Spoke to...GET THIS, an American who speaks intelligibly and..... in English!
"Okay. WHY do I have a bill for A DOLLAR???!!?? The last customer service rep assured me that I was DONE, that the $4 was IT."
"Well, she should have had you pay $5."
*Silence so deafening that Travis,(customer service rep), can hear my neurons clattering and grinding in an effort to regain a foothold in the real world*
"WHAT do you mean, five dollars?"
"Well, she had you pay $4, when it was really supposed to be the amount of $5. I don't really understand why she did that."
"I do. It's called cheapass petty vengeance and malignant mischief."
"Excuse me?"
"Nothing. HOW do we fix this because it's totally ree-dick-yu-lous and the remaining balence I owe is ENTIRELY you guys' fault. I have a rocket launcher and 3 NRA-issue hand grenades over here, and I promise you that I am telling EVERYBODY I KNOW about this whole problem with M-Tobile*!!!!"
"I can take off the dollar for you right now, you won't owe us anything....rocket launcher?!?"
"I'm sorry, you must have mis-heard me. I am used to speaking to persons from Rhodesia and Bombay when I contact M-Tobile*, and I was doing what's called "compensatory pronunciation"....... so you'll take that dollar off there RIGHT NOW, and I won't have to deal with bad credit or ever ever ever receive some bogus bill from you ever ever again?"
"That's right, and then we will part company without any problems."
*the silence of mulling things over*
"Arright. Let's do that. I need a RECEIPT and a piece of paper that verifies that my contract is terminated."
*dead silence from the other end*
"ummmmm, I don't know if we can do that. I know that you won't get another bill from us...."
"Right, that's what the LAST person said. She also left me with a DOLLAR hanging on my account and now you,Travis, innocent bystander, are dealing with my wrath. If you can generate a BILL, you can generate a RECEIPT."
"Can you go online? Access your account...."
"I DON'T HAVE AN ACCOUNT ANY LONGER, RIGHT??!!????!!!!"
.
.
.
.
.
"No, I guess you don't. Well, I'll try to get a receipt sent.
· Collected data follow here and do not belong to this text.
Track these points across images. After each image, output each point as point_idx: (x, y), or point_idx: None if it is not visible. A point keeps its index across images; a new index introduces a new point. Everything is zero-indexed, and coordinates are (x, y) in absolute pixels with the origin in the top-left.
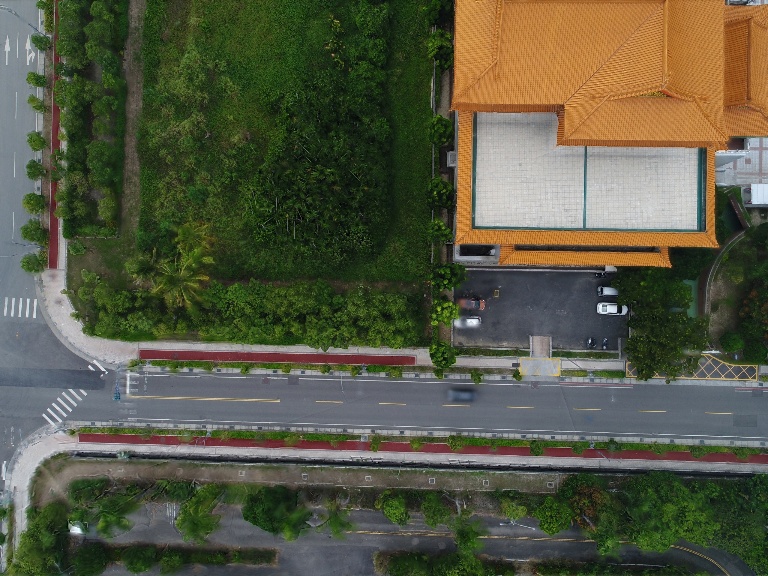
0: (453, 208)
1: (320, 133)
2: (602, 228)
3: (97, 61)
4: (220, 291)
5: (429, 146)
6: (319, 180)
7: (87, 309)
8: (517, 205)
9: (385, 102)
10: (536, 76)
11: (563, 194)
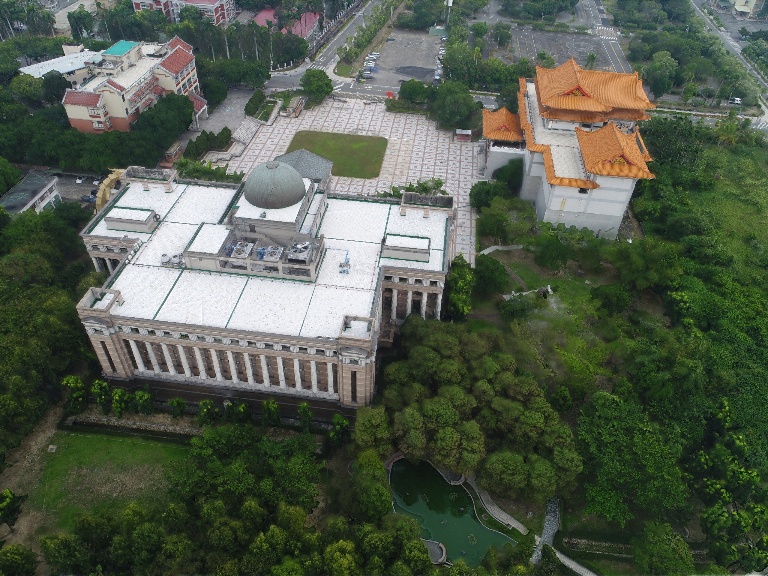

Here is my CS representative ID number, just in case you do get another bill."
"Can I have your address and description if I need to hunt you down?"
"I beg your pardon?"
"Nothing. My translator broke into Rhodesian there for a minute and it sounded very much like I said I would hunt you down. I was saying "Thank you for the info".
"Okay, well the dollar is off there and you no longer have a contract with us.....I hope your weekend is a brighter one now."
*sizzlesizzlesizzlesizzle*
uh huh.
We'll see.
Tune in one month from now, I'll let ya know.
*Name changed so I don't get sued and so people can't tell it was me who did it if, a month from now, a gaping hole appears in the pavement where the ACTUAL cellular carrier used to be.